The acquisition will add approximately £4 billion in assets under administration and around 454,000 policies to Chesnara's portfolio, creating a combined group with approximately £18 billion of total assets under administration and about 1.4 million policies.

"This highly accretive transaction will allow us to build on our strong, 20-year track record of uninterrupted dividend growth," said Chesnara chief executive Steve Murray. "HSBC Life (UK) is a high-quality business operating in products that we know well and is capable, under our ownership, of generating substantial cash flows for many years."

Chesnara will finance the deal through a combination of £55 million in internal cash resources, a £65 million drawdown from its expanded £150 million revolving credit facility, and approximately £140 million raised via a fully underwritten rights issue. The rights issue will be priced at 176p per share, with shareholders receiving 10 new ordinary shares for every 19 shares they currently hold.

The acquisition is projected to support a 6 per cent increase in Chesnara's final FY25 and interim FY26 dividend. The company also expects to benefit from cost and capital synergies, as well as further opportunities in management and new business lines.

For HSBC, the sale represents the latest in a series of asset disposals as the banking giant seeks to streamline its operations and focus more on Asia.
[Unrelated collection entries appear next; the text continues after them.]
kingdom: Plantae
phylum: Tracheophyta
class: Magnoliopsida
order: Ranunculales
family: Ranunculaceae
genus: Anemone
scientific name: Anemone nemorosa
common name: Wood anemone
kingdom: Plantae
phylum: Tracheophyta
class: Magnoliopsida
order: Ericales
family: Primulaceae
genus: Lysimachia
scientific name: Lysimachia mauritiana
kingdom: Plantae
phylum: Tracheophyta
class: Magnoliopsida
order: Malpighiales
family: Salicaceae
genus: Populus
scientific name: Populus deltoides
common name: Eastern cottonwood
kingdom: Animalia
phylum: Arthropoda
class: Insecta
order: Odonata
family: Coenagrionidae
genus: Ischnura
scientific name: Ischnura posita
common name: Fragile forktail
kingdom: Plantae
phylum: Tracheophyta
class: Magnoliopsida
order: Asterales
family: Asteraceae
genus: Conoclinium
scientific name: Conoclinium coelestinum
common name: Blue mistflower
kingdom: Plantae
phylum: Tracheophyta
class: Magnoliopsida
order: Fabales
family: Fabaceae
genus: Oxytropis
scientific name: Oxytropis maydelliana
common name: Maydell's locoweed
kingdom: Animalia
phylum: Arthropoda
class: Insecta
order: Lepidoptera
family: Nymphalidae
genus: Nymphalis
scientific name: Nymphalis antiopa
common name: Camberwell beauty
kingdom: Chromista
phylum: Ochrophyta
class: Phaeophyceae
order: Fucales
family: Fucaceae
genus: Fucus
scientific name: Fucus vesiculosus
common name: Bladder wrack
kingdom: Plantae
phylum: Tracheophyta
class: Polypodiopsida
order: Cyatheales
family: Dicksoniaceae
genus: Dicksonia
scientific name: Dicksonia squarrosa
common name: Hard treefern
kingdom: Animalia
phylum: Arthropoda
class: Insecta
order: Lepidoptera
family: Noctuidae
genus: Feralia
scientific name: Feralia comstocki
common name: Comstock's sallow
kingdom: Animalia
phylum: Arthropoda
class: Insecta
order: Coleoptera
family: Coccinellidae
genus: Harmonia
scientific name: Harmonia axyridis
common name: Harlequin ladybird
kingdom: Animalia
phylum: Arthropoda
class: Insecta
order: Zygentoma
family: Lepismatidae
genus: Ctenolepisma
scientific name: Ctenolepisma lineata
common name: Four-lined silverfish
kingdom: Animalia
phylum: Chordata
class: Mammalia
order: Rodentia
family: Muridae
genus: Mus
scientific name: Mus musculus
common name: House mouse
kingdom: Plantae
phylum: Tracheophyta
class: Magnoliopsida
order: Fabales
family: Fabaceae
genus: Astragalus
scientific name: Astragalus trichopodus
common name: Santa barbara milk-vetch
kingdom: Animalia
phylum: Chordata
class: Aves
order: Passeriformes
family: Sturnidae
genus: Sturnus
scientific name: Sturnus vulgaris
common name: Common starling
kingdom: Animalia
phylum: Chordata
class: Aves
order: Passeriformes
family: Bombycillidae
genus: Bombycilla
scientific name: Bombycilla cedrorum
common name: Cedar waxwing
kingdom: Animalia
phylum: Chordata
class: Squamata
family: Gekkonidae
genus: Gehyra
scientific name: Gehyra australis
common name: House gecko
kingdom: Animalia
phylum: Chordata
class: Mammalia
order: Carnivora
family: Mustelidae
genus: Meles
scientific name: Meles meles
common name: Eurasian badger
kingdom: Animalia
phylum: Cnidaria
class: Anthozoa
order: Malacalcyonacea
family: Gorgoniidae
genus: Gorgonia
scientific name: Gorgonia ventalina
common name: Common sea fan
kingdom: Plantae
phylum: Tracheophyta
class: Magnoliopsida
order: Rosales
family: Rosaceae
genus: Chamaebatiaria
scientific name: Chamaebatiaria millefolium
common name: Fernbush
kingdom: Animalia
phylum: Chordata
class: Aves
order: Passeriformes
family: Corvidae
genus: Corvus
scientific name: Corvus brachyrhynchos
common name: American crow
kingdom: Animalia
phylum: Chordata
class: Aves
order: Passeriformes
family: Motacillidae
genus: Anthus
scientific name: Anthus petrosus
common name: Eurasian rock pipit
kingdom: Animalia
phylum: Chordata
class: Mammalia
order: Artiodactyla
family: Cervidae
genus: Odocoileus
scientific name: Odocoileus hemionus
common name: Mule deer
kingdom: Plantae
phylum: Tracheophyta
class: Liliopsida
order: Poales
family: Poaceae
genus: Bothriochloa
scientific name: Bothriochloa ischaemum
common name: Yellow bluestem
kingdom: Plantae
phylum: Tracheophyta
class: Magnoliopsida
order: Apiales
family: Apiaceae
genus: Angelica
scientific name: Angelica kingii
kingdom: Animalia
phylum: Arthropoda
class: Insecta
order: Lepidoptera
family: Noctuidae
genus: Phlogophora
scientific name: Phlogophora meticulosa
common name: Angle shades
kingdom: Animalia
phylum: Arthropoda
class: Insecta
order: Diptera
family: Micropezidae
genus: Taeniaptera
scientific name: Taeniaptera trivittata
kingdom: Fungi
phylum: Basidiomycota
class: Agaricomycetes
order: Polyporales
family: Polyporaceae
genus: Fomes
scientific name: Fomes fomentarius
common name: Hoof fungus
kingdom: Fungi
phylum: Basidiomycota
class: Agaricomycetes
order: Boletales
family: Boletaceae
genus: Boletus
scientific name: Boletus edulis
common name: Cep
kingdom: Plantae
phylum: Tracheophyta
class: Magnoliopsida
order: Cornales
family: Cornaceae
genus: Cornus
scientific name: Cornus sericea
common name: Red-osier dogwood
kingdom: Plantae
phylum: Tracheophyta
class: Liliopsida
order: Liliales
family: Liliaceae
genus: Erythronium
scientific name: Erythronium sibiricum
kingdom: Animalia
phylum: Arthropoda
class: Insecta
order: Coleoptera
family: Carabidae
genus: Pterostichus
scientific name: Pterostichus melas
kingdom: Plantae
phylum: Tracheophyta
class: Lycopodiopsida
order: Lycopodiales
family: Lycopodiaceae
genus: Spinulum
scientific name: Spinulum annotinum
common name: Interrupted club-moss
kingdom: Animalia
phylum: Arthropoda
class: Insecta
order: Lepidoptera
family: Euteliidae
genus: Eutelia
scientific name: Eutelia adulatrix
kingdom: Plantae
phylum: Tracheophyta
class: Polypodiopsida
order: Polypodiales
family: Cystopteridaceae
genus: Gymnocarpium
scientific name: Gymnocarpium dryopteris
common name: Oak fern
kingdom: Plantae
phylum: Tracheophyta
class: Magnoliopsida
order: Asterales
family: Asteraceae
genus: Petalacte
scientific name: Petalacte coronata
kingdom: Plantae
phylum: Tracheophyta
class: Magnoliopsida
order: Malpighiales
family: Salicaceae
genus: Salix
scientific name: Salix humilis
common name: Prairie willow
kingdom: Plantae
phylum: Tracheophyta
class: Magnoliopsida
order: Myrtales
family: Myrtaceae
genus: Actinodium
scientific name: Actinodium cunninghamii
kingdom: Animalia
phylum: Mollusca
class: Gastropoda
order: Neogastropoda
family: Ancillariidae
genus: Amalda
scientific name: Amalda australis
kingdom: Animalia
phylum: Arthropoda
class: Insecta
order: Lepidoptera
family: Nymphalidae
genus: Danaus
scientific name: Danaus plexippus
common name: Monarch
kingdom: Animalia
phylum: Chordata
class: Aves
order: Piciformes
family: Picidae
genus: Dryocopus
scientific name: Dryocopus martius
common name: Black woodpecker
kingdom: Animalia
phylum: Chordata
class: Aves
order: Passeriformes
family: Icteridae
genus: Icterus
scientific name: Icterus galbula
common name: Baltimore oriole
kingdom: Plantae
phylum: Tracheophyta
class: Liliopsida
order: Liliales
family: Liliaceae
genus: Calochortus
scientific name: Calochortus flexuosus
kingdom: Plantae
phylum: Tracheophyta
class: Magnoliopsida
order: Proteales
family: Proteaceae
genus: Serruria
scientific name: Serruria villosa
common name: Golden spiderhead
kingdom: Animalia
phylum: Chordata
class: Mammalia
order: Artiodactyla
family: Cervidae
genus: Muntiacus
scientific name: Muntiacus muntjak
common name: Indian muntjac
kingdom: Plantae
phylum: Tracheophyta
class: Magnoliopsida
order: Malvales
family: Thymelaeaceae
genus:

The bank has previously agreed to sell its custody business and private banking operations in Germany to BNP Paribas, and last year signed a deal to sell its French life insurance unit to Matmut Société d'Assurance Mutuelle for €925 million ($1.1 billion).

Murray added that the deal was "a further example of a major financial institution choosing to work with us, enhancing our reputation as a leading life and pensions consolidator."

The transaction is subject to regulatory approval and is expected to complete in early 2026. Chesnara anticipates that a greater free float could boost the liquidity of its shares and improve its prospects for FTSE 250 inclusion.

The announcement comes shortly after HSBC Life (UK) expanded its adviser support operations, hiring three new business development managers and launching a dedicated protection adviser support team. The firm reported £93 million in life and critical illness payouts in 2024, with claim acceptance rates of 97.53 per cent for life insurance and 94.44 per cent for critical illness.

Chesnara, established in 2004, operates as a life insurance and pension consolidator with a presence in the UK, Sweden and the Netherlands. The company administered around 1 million life and pension policies and had £14 billion of assets under administration as of the end of 2024.